Colombian military struggles to reach scene of bloodbath

 
                 QUIBDO, Colombia (AP) -- Even as government troops struggled Monday to
                 reach a village where 110 civilians were reported slain, President Andres
                 Pastrana called for a U.N. commission to look into the bloodbath.

                 Wooden boats carrying some of the wounded -- men, women and children -- began
                 arriving in Quibdo, a grimy port town upriver from the jungle village of Bojaya,
                 where the civilians, including about 40 children, died during fighting between rebels
                 and paramilitary gunmen. Many were killed Thursday when a mortar round
                 allegedly fired by rebels hit a church, where the villagers had sought shelter.

                 "Hopefully, the United Nations will come and see firsthand what the terrorists are
                 doing here," Pastrana told reporters in the capital, Bogota.

                 He rejected accusations that the attacks -- some of the worst against civilians in
                 Colombia's 38-year war -- could have been prevented had authorities heeded
                 warnings from U.N. and Colombian human rights monitors.

                 "We are in an internal conflict and we are trying to cover all the national territory,"
                 said Pastrana, indicating that his U.S.-backed security forces were stretched too
                 thin.

                 Army Gen. Fernando Tapias, head of Colombia's armed forces, accused the rebels
                 of intentio nally targeting the civilians in the village of Bojaya.

                 Those who survived the attack on the church in Bojaya described a hellish scene.
                 Residents of the poor fishing village had agreed to meet in the cement-walled
                 church in case of an attack. Some 600 people were inside when the explosion
                 occurred.

                 "There was sound like thunder and then the mortar crashed down. People's faces
                 were destroyed, their bodies bloodied," said Oscar Guzman, a teacher who was
                 hiding in the church along with his wife and 15-year-old son, who all escaped
                 unharmed.

                 Waving T-shirts and any other white cloth they could find, stunned survivors fled
                 the church, boarded boats, and crossed the river to the sister town of Vigia del
                 Fuerte, from where Guzman was reached by telephone on Monday.
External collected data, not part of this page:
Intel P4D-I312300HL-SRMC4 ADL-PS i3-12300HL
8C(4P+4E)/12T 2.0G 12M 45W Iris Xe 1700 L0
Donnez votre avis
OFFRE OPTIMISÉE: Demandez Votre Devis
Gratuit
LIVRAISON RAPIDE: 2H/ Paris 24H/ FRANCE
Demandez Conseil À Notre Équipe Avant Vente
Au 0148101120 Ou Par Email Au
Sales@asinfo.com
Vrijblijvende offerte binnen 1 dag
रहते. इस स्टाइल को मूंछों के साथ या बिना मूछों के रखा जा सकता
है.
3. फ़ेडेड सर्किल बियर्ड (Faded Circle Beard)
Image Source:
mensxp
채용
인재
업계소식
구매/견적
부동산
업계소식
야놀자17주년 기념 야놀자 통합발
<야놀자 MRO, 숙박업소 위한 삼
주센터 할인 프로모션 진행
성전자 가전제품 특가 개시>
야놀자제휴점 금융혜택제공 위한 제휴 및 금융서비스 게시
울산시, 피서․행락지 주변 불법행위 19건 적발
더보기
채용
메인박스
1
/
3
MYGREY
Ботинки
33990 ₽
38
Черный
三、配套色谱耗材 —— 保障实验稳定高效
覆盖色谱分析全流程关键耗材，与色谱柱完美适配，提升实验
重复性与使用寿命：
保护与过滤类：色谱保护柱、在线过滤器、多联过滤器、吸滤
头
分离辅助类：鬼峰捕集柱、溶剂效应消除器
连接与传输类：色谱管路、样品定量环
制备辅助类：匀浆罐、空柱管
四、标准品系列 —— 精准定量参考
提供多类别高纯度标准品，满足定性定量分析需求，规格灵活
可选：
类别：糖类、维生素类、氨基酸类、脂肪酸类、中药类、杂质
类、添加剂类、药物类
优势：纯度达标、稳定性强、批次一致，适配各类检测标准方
Some fled on
                 foot through the swamps.

                 Journalists trying to reach the village Monday by boat on the muddy Atrato River
                 were turned back at a military checkpoint just outside Quibdo.

                 Two wooden boats carrying 10 wounded villagers, four of them children, reached
                 the docks of Quibdo. A Red Cross official carried ashore an infant with a splint on
                 his leg, and other wounded villagers were hoisted aboard stretchers.

                 "The people thought the church was a place that would be respected," said Joaquin
                 Palacio, a Choco State assemblyman in Quibdo who said he lost two brothers and
                 other relatives in the attack on the church. "I'm feeling so terribly impotent, because
                 I can't even go and bury my dead."

                 An official in the federal human rights ombudsman's office in Bogota -- which runs
                 a U.S.-funded "early warning system" to prevent attacks on civilians -- said letters
                 warning of impending fighting were faxed to the Interior Ministry and nine other
                 government and military offices on April 24, a week before the clashes broke out.

                 The letter noted that 300 paramilitaries had moved into the area, and that
                 massacres, clashes or selective assassinations could occur at any moment, said the
                 official.

                 Interior Minister Armando Estrada said the death toll had reached 110. He
                 acknowledged the government had received warnings, but told reporters in Bogota
                 that: "Nobody believed that civilians would be so drastically affected in the fighting
                 between paramilitaries and the FARC."

                 Troops backed by helicopter gunships were trying to get to Bojaya, located 85
                 miles north of Quibdo, but air force Gen. Hector Fabio Velasco said flooding and
                 skirmishes were frustrating the efforts.

                 Pope John Paul II sent a message of condolences to the families of the victims,
                 saying he was profoundly saddened by the guerrilla attack and condemned "these
                 new acts of terrorism."